Friday, February 22, 2008

Socially connected people do bSocially connected people do better after surgery

This translates to less pain and anxiety after the operation,health club less use of pain medication, and fewer days spent in the hospital, researchers report.

"Our hope is to try to put a spotlight on this for surgeons," Dr Daniel B Hinshaw told Reuters Health. The findings make it clear, he explained, that surgeons should ask patients about their level of social support, and anticipate that people with less support may fare worse.

"The old John Donne reference 'no man is an island' is extremely relevant to our health," he commented.

Hinshaw, at the VA Ann Arbor Healthcare System and the University of Michigan in Ann Arbor, and his colleagues had been conducting a study of massage therapy in 605 patients who underwent major surgery of the chest or abdominal area, and performed the current analysis to determine how social connectedness affected a variety of outcomes.

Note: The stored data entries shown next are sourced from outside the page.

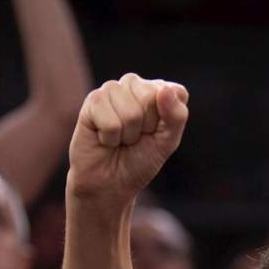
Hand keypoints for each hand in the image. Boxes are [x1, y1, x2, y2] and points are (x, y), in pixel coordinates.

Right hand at [67, 74, 189, 204]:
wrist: (110, 183)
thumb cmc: (140, 161)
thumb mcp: (168, 142)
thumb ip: (176, 116)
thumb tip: (164, 89)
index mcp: (157, 90)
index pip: (176, 92)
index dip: (168, 121)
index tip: (156, 133)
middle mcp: (134, 84)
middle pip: (151, 97)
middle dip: (146, 127)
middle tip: (135, 138)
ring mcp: (112, 90)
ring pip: (130, 113)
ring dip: (127, 135)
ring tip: (120, 139)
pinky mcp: (92, 101)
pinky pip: (110, 122)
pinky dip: (110, 139)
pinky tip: (105, 139)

The researchers gauged social connectedness by counting how many close friends and relatives study participants had, how often they saw them, health club and whether they attended a place of worship or other social function at least once a week. Nearly 88 per cent of the study participants reported having three or more friends or relatives they saw at least once a month, while 12 per cent had less than three.

Individuals with larger social networks were less likely to have anxious personalities, and they felt less pain and anxiety before surgery, Hinshaw and his team report in the Journal of the American College of Surgeons.

Furthermore, in the five days after surgery, anxiety and depression were lower and sense of inner peace and relaxation were higher for the patients with larger social networks; these patients also felt less pain and felt that their pain was less unpleasant, and required fewer opiate drugs health club.

Patients with bigger social networks were also 16 percent less likely to spend seven or more days in the hospital.

Once the researchers used statistical methods to adjust for patients' level of pain and anxiety before surgery, they found no relationship between outcomes and social network size. "This suggests that there is a strong association between social network size and preoperative pain and anxiety levels," Hinshaw and his colleagues write.

This raises the "chicken and egg question," health club the researcher said, of whether "people who are anxious personalities and may or may not have chronic pain tend to become socially isolated, or is the social isolation itself contributing to it. I think it may be very difficult to tease those apart because they're thoroughly intertwined."

Massage therapy could actually help provide the human connection that isolated people need to feel better, Hinshaw noted. His study found that massage had a pain relieving effect equivalent to a 1 milligram dose of morphine.

Nurses and doctors should be aware, he added, that they may play a unique role in the recovery of isolated patients. "For people who have limited social contact, health club it is the nurses, physicians, health club and other providers in the hospital setting who may be essentially their family."